The Energy of Heaven and Leadership Development


“Jesus has risen, is in charge, and the energy of Heaven has been set loose.”

In the last post we looked at the first church we know anything about in the Bible – the church in the city of Antioch.  We looked at the importance of the fact that this was the first place where people came together across ethnic, tribal, and cultural lines.  It was the first place where those who followed Jesus were called Christians.  It was the church that every other church in the New Testament patterned itself after.

When I line those all up next to each other, it causes me to make a couple of really important observations:

First, isn’t it interesting that reconciliation was the first and clearest sign that the energy of Heaven had been unleashed in the city of Antioch?

To ensure that the authenticity of the ministry of reconciliation at the church of Antioch was not missed, Luke gives a detailed description of the leadership team of this church.  We do not have an account like this for any other church in the Bible so it is important for a variety of reasons:

“Now in the church at Antioch there were prophets and teachers:Barnabas, Simeon called Niger, Lucius of Cyrene, Manaen (who had been brought up with Herod the tetrarch) and Saul.” (Acts 13.1)

First we have Barnabas, who was from Cyprus (Asia).  Next is Simeon called Niger. This is both the Greek and Latin word for black, meaning he was from somewhere in Africa.  Next is Lucius of Cyrene, a brown man from the North Coast of Africa.

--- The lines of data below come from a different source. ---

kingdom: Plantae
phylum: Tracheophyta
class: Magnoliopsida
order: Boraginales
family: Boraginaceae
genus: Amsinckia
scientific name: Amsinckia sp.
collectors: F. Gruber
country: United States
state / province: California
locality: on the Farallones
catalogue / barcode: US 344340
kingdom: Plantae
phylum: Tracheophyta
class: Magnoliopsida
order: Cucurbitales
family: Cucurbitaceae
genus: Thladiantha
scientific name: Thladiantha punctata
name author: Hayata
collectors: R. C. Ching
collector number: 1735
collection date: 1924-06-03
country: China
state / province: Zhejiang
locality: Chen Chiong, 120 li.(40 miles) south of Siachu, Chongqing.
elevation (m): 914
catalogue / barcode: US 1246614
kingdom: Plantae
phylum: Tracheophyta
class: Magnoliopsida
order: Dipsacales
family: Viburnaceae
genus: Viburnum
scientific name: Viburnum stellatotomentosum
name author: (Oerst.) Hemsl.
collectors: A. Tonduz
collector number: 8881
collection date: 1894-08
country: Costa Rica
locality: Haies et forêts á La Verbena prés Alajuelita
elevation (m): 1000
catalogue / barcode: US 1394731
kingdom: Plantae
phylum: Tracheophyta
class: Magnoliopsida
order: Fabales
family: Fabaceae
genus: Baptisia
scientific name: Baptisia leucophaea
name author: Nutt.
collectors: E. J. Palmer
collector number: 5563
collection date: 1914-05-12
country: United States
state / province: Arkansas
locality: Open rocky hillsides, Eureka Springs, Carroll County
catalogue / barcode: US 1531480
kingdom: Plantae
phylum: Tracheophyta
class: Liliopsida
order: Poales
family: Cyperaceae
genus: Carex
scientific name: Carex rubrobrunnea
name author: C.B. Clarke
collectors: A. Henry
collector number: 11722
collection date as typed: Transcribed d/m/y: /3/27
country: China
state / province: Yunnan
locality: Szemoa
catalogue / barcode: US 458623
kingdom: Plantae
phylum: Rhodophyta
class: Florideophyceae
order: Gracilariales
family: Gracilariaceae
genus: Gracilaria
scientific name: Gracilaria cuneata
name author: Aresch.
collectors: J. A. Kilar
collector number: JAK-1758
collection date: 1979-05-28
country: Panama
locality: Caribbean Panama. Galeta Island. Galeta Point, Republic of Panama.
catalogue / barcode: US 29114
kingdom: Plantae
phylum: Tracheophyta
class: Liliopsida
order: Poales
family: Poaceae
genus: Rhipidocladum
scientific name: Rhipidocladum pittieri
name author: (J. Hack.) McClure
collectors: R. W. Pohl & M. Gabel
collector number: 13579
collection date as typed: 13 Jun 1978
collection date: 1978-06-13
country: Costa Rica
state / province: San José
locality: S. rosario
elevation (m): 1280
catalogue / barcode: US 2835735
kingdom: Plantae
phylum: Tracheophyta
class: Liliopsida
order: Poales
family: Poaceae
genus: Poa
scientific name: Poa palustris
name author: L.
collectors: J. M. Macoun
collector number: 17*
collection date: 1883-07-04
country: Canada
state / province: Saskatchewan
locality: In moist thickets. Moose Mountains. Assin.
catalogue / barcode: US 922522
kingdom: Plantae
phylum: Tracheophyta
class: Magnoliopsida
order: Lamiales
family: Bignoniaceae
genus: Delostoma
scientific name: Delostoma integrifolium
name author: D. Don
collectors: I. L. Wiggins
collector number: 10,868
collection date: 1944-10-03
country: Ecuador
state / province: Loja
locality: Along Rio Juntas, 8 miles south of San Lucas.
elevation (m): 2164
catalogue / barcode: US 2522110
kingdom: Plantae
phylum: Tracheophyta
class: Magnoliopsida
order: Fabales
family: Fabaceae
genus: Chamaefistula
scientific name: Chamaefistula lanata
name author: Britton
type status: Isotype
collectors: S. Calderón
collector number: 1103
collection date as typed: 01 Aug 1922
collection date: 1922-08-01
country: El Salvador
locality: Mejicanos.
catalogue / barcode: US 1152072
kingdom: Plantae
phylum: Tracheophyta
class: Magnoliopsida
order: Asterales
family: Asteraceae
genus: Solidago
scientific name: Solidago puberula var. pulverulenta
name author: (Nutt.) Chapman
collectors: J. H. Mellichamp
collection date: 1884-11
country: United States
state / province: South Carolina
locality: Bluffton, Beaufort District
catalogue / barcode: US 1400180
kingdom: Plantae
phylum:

Fourth is Manaen, who interestingly came from the backroom power politics of Rome.  And last is Saul, a European trained Jew.  The first city church we know anything about had 5 pastors from 3 continents on the pastoral leadership team.

One of the tragic omissions of the Christian church today (particularly within the Evangelical swath, of which I am part) is the ministry of reconciliation.  I believe there should be a lot of grace and liberty how each group of Jesus followers plays this ministry out in their context, but to not have it central to your theology and expression is Biblically criminal (in my humble opinion of course).

This was where Paul was trained as a leader, and he took this ministry to every church he planted after Antioch.  He would communicate this message in a variety of ways, but reconciliation was always at the center.  Consider a few examples:

  • To the church in Ephesus he said: “The blood of Christ breaks down the dividing wall of hostility.  Jesus is creating one new humanity, making peace, reconciling all people to himself and to each other through the Cross.”
  • To the church in Colossi he said: “Jesus is the invisible image of God and is the ruler over everything on earth and in Heaven.  Jesus is working to reconcile all things to himself on earth and in heaven through his shed blood on the cross.”
  • To the church in Galatia he said: “Through Jesus we are all reconciled to God through faith, so therefore there is now no Jew or Gentile, slave or free, male nor female.  We are one with God now.”
  • To the church in Corinth he said: “The love of Christ compels us to pursue reconciliation.  God has reconciled us to himself through Jesus Christ, and we have now been called to carry that message of reconciliation to the world.  We are ambassadors of reconciliation.”

The second observation is linked to the first.  Reconciliation was not just the first sign of the energy of Heaven being set loose.  Reconciliation was also the environment that God chose to develop some of the finest leaders in the New Testament.

The Church in Antioch is where some of the best, thoughtful, and most powerful global leaders were formed.  Some of them stayed in Antioch and helped transform that city and strengthen the church there.  Some were called by God to leave Antioch and influence cities across the Roman empire (and eventually across the world).

I find this quite interesting, because on one hand there is no environment more draining and chaotic than an atmosphere that has a focus on reconciliation.  It can be exhausting, embarrassing, confusing, disorienting, and chaotic.

Yet it was this kind of a chaotic, difficult, stretching environment that God used to develop the premier leaders of the NT.  What does that tell us?  What does that remind us?

Have you ever heard one of those stories where a mom hears her child cry out in need and somehow summons the strength to move a car to rescue him?  How did she do that?  The situation brought something out of her that she did not know she had.

If you want to become a person of great influence in this generation, I would commend you to be diligent to the ministry of reconciliation.  Never tire of learning what it means to be reconciled to God, and grow in intimacy and vitality in your relationship with God.  Never tire of the ministry of reconciliation, which has been commissioned to us by the ultimate Reconciler – Jesus Christ.

Not only will you be doing the will of God, but you will be submitting to a leadership development process that is as precise and impactful as anything you will find.